> _Reading text_:
┌──
I begin from that truth, and though it is entirely true, it is not the whole truth. Because also the working together for our future and joy thing is hella good stuff. It is joyful work, and it has been Black women who persistently remind me of the rich humor, joy, and excitement in bearing witness to a world under construction. Please allow me to impart their teachings: If you are not enjoying your participation in the creation of a new world, with humble love, I suggest that you stop right now and consider if you’ve made labor of liberation.
[Author’s note: we’re working to make it all lighter.]
Perhaps that message has been lost in translation. But bell made real Joan's diagnosis that “we tell ourselves stories to live.” Mine have grown to be not just those of dreamy hopefulness, but of the dirty work, too.
Between the hobbled backs of our burdened days and the universal book-closings of national cultural icons, the jabs have been swift of late and have landed hard. It was the passing of Sidney Poitier that did me in.
└──
> _Actions to take_:
A. According to the reading text, whose passing did the writer in?
B. Update the stretch of the reading text from "I begin from" through "labor of liberation.", changing "joyful" to "gratifying".
Base each answer on the text alone.

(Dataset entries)
┌──
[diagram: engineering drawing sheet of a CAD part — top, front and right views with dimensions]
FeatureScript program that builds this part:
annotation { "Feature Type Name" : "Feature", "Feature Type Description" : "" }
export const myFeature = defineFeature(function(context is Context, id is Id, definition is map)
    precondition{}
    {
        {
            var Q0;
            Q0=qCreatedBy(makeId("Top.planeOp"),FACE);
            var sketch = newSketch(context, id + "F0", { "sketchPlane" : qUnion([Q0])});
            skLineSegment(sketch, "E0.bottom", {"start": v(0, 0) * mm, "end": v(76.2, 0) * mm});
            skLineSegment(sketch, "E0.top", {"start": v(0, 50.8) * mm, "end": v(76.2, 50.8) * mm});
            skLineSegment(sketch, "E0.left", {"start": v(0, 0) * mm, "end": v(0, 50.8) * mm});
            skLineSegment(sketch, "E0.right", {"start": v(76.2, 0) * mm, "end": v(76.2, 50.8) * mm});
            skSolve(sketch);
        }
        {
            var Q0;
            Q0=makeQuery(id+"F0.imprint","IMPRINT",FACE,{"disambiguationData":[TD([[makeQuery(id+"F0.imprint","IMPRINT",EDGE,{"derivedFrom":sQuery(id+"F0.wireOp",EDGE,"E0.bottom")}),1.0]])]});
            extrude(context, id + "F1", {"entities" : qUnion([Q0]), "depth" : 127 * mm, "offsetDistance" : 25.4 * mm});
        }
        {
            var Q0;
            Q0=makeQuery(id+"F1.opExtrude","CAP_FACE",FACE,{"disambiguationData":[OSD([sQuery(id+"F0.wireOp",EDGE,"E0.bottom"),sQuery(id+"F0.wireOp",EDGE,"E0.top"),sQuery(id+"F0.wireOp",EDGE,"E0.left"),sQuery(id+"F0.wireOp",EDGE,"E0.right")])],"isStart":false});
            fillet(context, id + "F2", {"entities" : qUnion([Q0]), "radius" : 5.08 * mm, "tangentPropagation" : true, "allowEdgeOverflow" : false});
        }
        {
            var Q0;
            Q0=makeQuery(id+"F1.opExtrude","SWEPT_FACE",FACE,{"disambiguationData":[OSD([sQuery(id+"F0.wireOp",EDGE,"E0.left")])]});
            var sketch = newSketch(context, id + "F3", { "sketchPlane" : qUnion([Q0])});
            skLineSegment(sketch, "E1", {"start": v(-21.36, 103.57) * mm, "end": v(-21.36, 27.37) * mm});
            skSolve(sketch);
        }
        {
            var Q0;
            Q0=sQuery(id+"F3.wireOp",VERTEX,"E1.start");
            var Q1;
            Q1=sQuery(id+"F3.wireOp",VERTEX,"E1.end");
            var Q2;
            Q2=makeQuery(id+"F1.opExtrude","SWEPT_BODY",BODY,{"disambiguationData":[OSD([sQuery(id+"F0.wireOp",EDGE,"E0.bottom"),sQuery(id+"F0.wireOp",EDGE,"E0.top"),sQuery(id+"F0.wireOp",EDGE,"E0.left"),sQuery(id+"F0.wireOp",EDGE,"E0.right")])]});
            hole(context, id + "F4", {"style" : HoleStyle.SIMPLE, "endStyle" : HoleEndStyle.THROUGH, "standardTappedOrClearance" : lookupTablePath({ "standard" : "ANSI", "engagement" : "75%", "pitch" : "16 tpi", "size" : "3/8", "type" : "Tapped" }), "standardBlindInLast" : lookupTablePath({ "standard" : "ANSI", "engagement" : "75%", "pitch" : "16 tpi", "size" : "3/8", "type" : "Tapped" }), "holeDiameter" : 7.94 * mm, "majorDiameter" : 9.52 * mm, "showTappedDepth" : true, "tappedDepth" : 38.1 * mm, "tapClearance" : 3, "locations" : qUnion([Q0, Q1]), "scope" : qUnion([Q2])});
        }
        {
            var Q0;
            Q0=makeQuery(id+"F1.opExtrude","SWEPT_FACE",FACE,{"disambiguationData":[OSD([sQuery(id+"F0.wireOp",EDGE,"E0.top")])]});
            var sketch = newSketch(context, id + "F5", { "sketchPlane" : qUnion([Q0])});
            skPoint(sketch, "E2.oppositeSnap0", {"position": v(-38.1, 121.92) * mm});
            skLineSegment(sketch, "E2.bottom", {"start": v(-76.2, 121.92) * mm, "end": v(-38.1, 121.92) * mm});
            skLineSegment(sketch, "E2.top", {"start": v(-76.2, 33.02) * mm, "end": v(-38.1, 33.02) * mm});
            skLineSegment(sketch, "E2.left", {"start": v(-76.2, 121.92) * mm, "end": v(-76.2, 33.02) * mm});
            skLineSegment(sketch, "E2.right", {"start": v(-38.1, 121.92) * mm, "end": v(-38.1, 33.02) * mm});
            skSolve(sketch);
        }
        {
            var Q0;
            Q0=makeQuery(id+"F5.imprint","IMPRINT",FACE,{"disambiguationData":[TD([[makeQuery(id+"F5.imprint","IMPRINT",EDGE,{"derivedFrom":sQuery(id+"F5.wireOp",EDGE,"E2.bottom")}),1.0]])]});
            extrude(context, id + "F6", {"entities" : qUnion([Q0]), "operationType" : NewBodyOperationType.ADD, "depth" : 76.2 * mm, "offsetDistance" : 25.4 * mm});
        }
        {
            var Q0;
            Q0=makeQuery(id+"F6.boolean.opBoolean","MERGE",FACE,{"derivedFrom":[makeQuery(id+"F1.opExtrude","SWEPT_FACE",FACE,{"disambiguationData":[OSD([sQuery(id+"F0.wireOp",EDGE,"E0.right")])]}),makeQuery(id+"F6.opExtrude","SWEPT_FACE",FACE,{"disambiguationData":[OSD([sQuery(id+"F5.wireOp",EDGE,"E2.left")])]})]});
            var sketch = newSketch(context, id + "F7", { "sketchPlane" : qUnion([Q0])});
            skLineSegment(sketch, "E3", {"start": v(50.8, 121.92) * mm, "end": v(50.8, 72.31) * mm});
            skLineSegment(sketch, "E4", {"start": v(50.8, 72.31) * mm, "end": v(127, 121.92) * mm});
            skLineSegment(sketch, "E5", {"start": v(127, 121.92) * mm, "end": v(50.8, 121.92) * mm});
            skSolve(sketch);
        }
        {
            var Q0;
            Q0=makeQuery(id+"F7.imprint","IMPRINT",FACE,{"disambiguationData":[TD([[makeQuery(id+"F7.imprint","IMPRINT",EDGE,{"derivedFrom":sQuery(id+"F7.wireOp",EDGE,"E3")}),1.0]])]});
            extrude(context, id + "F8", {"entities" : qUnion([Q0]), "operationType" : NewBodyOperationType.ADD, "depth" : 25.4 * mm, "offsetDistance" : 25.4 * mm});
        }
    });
└──
> _Per-task outputs_:
A. The passing of Sidney Poitier did the writer in.

B.
I begin from that truth, and though it is entirely true, it is not the whole truth. Because also the working together for our future and joy thing is hella good stuff. It is gratifying work, and it has been Black women who persistently remind me of the rich humor, joy, and excitement in bearing witness to a world under construction. Please allow me to impart their teachings: If you are not enjoying your participation in the creation of a new world, with humble love, I suggest that you stop right now and consider if you’ve made labor of liberation.